Model training

Based on TensorBay Action, this example integrates four steps: data crawling, conversion, parsing, and analytics into a complete workflow, giving you a quick overview of the Graviti Data platform.

1. Prepare data

a. Enter the Open Datasets page. Search and fork MNIST to your own workspace.

2. Configurate the AccessKey

a. Enter the Developer Tools page,create and copy an AccessKey.

b. Enter theMNISTdataset you have forked.

c. Click Action Configuration and create Secret on the Settings page.

d. Name the secret you have created as accesskey, and paste the secret value that was copied in step a.

3. Create a training evaluation workflow

a. Click Create Workflow on the Action page.

b. Use the yaml file to create a workflow.

//tasks:
  #  Create a dataset to save the training Model.
  createModelDataset:
    script:
      # The docker image on which this task depends is as below (Images from public and private repositories are both available)
      image: hub.graviti.cn/algorithm/mnist:1.0

      # Use python3 to execute the script
      command: [python3]

      source: |
        import logging
        import os
        from tensorbay import GAS
        logging.basicConfig(level=logging.INFO)
        dataset_name = "MNIST_MODEL"
        ACCESS_KEY = os.environ.get("secret.accesskey")
        gas = GAS(ACCESS_KEY)
        try:
            gas.create_dataset(dataset_name)
            logging.info(f"Created dataset {dataset_name} Successfully")
        except:
            logging.info(f"{dataset_name} aleady exists.")
  #  Train a mnist Model, and use the output model file for prediction
  training:
    dependencies:
      - createModelDataset
    script:
      image: hub.graviti.cn/algorithm/mnist:1.0
      command: [python3]
      source: |
        import logging
        import os

        import torch
        from PIL import Image
        from tensorbay import GAS
        from tensorbay.dataset import Dataset as TensorBayDataset
        from tensorbay.dataset.data import Data
        from torch import nn
        from torch.utils.data import DataLoader, Dataset
        from torchvision import transforms
        from tensorbay.client import config
        
        config.timeout = 150
        config.max_retries = 4

        logging.basicConfig(level=logging.INFO)


        # Building a Network Architecture.
        class NeuralNetwork(nn.Module):
            def __init__(self):
                super(NeuralNetwork, self).__init__()
                self.flatten = nn.Flatten()
                self.linear_relu_stack = nn.Sequential(
                    nn.Linear(28 * 28, 512), nn.ReLU(), nn.Linear(512, 512), nn.ReLU(), nn.Linear(512, 10)
                )

            def forward(self, x):
                x = self.flatten(x)
                logits = self.linear_relu_stack(x)
                return logits


        # Read Datasets from Graviti platform.
        class MNISTSegment(Dataset):
            """class for wrapping a MNIST segment."""

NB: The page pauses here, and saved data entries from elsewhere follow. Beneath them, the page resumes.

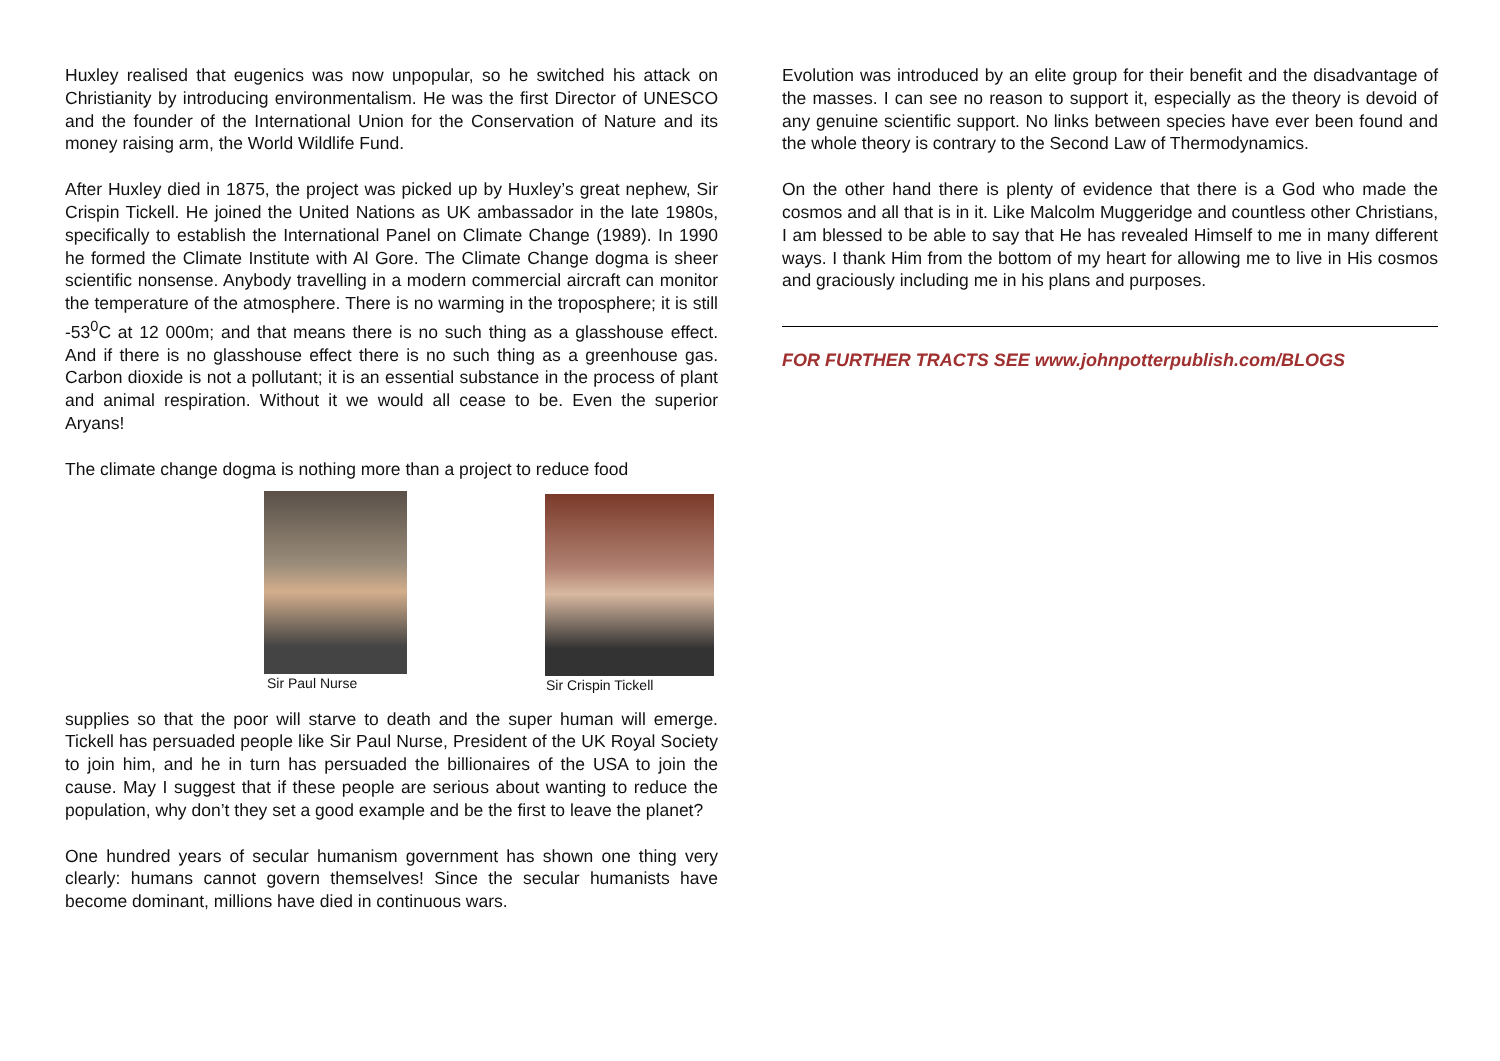Huxley realised that eugenics was now unpopular, so he switched his attack on Christianity by introducing environmentalism. He was the first Director of UNESCO and the founder of the International Union for the Conservation of Nature and its money raising arm, the World Wildlife Fund.
After Huxley died in 1875, the project was picked up by Huxley’s great nephew, Sir Crispin Tickell. He joined the United Nations as UK ambassador in the late 1980s, specifically to establish the International Panel on Climate Change (1989). In 1990 he formed the Climate Institute with Al Gore. The Climate Change dogma is sheer scientific nonsense. Anybody travelling in a modern commercial aircraft can monitor the temperature of the atmosphere. There is no warming in the troposphere; it is still -53<sup>0</sup>C at 12 000m; and that means there is no such thing as a glasshouse effect. And if there is no glasshouse effect there is no such thing as a greenhouse gas. Carbon dioxide is not a pollutant; it is an essential substance in the process of plant and animal respiration. Without it we would all cease to be. Even the superior Aryans!
The climate change dogma is nothing more than a project to reduce food
Sir Paul Nurse
Sir Crispin Tickell
supplies so that the poor will starve to death and the super human will emerge. Tickell has persuaded people like Sir Paul Nurse, President of the UK Royal Society to join him, and he in turn has persuaded the billionaires of the USA to join the cause. May I suggest that if these people are serious about wanting to reduce the population, why don’t they set a good example and be the first to leave the planet?
One hundred years of secular humanism government has shown one thing very clearly: humans cannot govern themselves! Since the secular humanists have become dominant, millions have died in continuous wars.
Evolution was introduced by an elite group for their benefit and the disadvantage of the masses. I can see no reason to support it, especially as the theory is devoid of any genuine scientific support. No links between species have ever been found and the whole theory is contrary to the Second Law of Thermodynamics.
On the other hand there is plenty of evidence that there is a God who made the cosmos and all that is in it. Like Malcolm Muggeridge and countless other Christians, I am blessed to be able to say that He has revealed Himself to me in many different ways. I thank Him from the bottom of my heart for allowing me to live in His cosmos and graciously including me in his plans and purposes.
FOR FURTHER TRACTS SEE www.johnpotterpublish.com/BLOGS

            def __init__(self, dataset, segment_name, transform):
                super().__init__()
                self.dataset = dataset
                self.segment = self.dataset[segment_name]
                self.category_to_index = self.dataset.catalog.classification.get_category_to_index()
                self.transform = transform

            def __len__(self):
                return len(self.segment)

            def __getitem__(self, idx):
                data = self.segment[idx]
                with data.open() as fp:
                    image_tensor = self.transform(Image.open(fp))

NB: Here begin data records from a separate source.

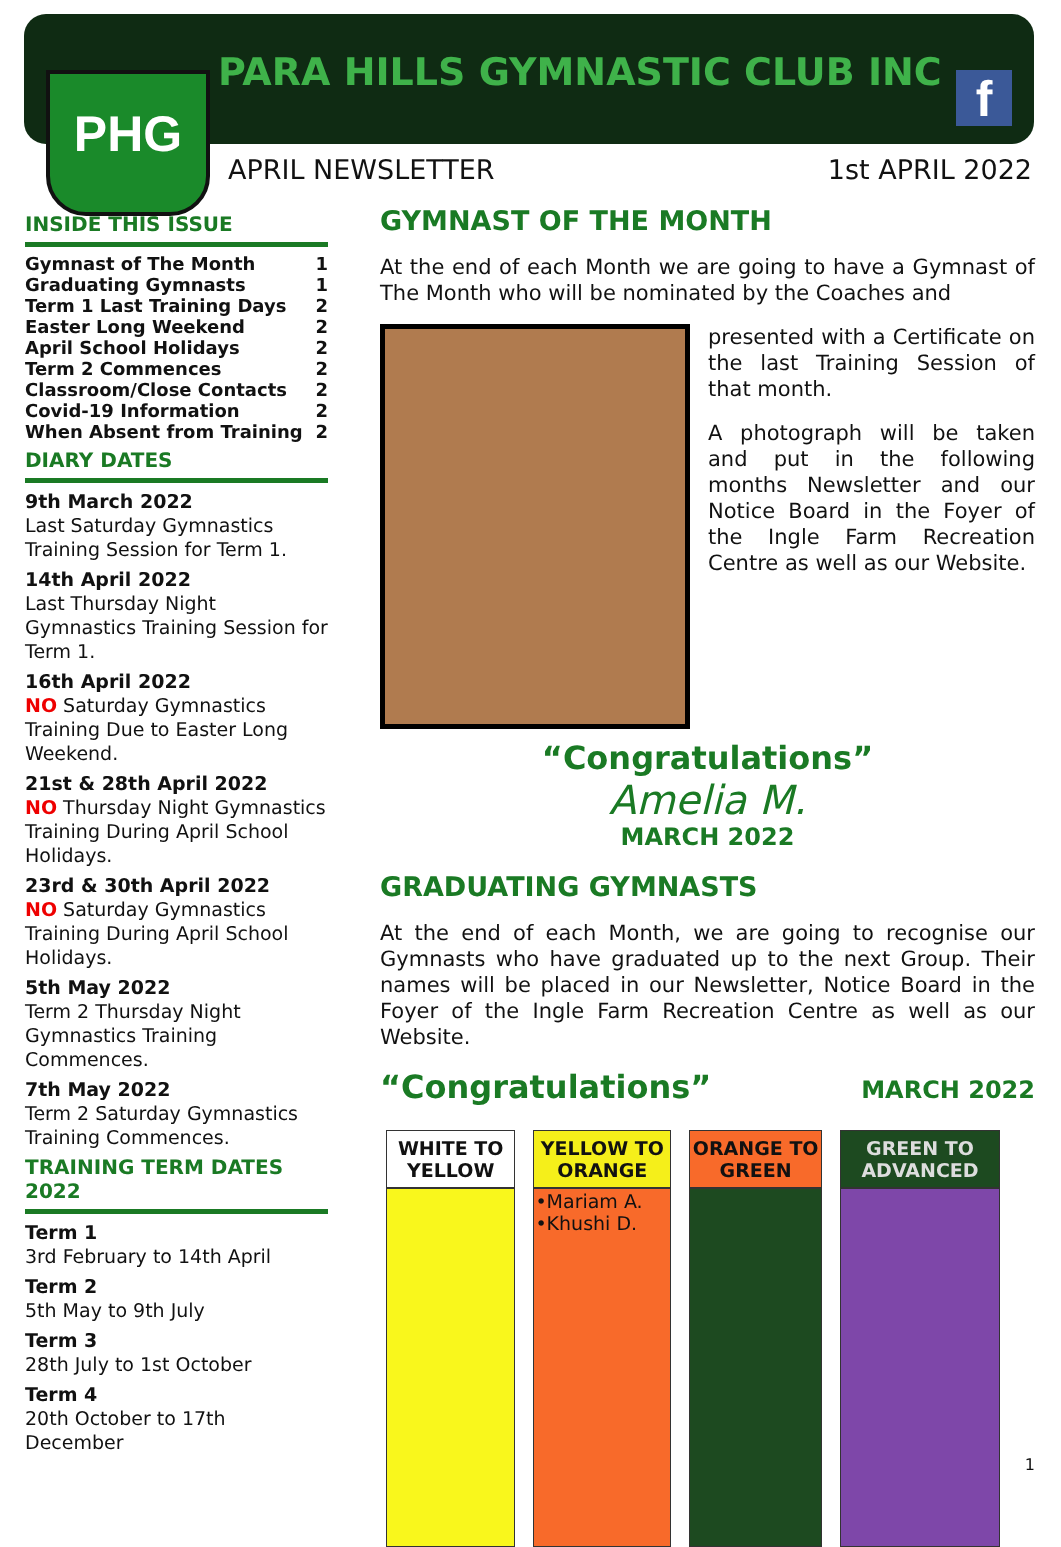PHG PARA HILLS GYMNASTIC CLUB INC f
APRIL NEWSLETTER 1st APRIL 2022
INSIDE THIS ISSUE
| Gymnast of The Month | 1 |
| Graduating Gymnasts | 1 |
| Term 1 Last Training Days | 2 |
| Easter Long Weekend | 2 |
| April School Holidays | 2 |
| Term 2 Commences | 2 |
| Classroom/Close Contacts | 2 |
| Covid-19 Information | 2 |
| When Absent from Training | 2 |
DIARY DATES
9th March 2022
Last Saturday Gymnastics Training Session for Term 1.
14th April 2022
Last Thursday Night Gymnastics Training Session for Term 1.
16th April 2022
NO Saturday Gymnastics Training Due to Easter Long Weekend.
21st & 28th April 2022
NO Thursday Night Gymnastics Training During April School Holidays.
23rd & 30th April 2022
NO Saturday Gymnastics Training During April School Holidays.
5th May 2022
Term 2 Thursday Night Gymnastics Training Commences.
7th May 2022
Term 2 Saturday Gymnastics Training Commences.
TRAINING TERM DATES 2022
Term 1
3rd February to 14th April
Term 2
5th May to 9th July
Term 3
28th July to 1st October
Term 4
20th October to 17th December
GYMNAST OF THE MONTH
At the end of each Month we are going to have a Gymnast of The Month who will be nominated by the Coaches and
presented with a Certificate on the last Training Session of that month.
A photograph will be taken and put in the following months Newsletter and our Notice Board in the Foyer of the Ingle Farm Recreation Centre as well as our Website.
“Congratulations”
Amelia M.
MARCH 2022
GRADUATING GYMNASTS
At the end of each Month, we are going to recognise our Gymnasts who have graduated up to the next Group. Their names will be placed in our Newsletter, Notice Board in the Foyer of the Ingle Farm Recreation Centre as well as our Website.
“Congratulations” MARCH 2022
| WHITE TO YELLOW | YELLOW TO ORANGE | ORANGE TO GREEN | GREEN TO ADVANCED |
| --- | --- | --- | --- |
| | •Mariam A. •Khushi D. | | |
1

                return image_tensor, self.category_to_index[data.label.classification.category]


        def train(dataloader, model, loss_fn, optimizer):
            size = len(dataloader.dataset)
            model.train()
            for batch, (X, y) in enumerate(dataloader):
                X, y = X.to(device), y.to(device)

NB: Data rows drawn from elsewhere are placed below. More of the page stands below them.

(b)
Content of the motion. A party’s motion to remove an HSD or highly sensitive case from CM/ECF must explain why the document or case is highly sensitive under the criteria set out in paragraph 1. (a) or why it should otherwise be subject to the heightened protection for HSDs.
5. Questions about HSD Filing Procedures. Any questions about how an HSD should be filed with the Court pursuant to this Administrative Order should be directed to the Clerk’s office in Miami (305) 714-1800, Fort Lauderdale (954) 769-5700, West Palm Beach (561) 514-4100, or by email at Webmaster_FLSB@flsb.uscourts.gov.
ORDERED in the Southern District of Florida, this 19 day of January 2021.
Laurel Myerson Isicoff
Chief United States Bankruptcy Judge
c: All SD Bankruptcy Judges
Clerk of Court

                # Compute prediction error
                pred = model(X)
                loss = loss_fn(pred, y)

                # Backpropagation
                optimizer.zero_grad()
                loss.backward()
                optimizer.step()

                if batch % 100 == 0:
                    loss, current = loss.item(), batch * len(X)
                    logging.info(f"loss: {loss:>7f}  [{current:>5d}/{size:>5d}]")


        def test(dataloader, model, loss_fn):
            size = len(dataloader.dataset)
            num_batches = len(dataloader)
            model.eval()
            test_loss, correct = 0, 0
            with torch.no_grad():
                for X, y in dataloader:
                    X, y = X.to(device), y.to(device)
                    pred = model(X)
                    test_loss += loss_fn(pred, y).item()
                    correct += (pred.argmax(1) == y).type(torch.float).sum().item()
            test_loss /= num_batches
            correct /= size
            logging.info(f"Test Error: \n Accuracy: {(100*correct):>0.1f}%, Avg loss: {test_loss:>8f} \n")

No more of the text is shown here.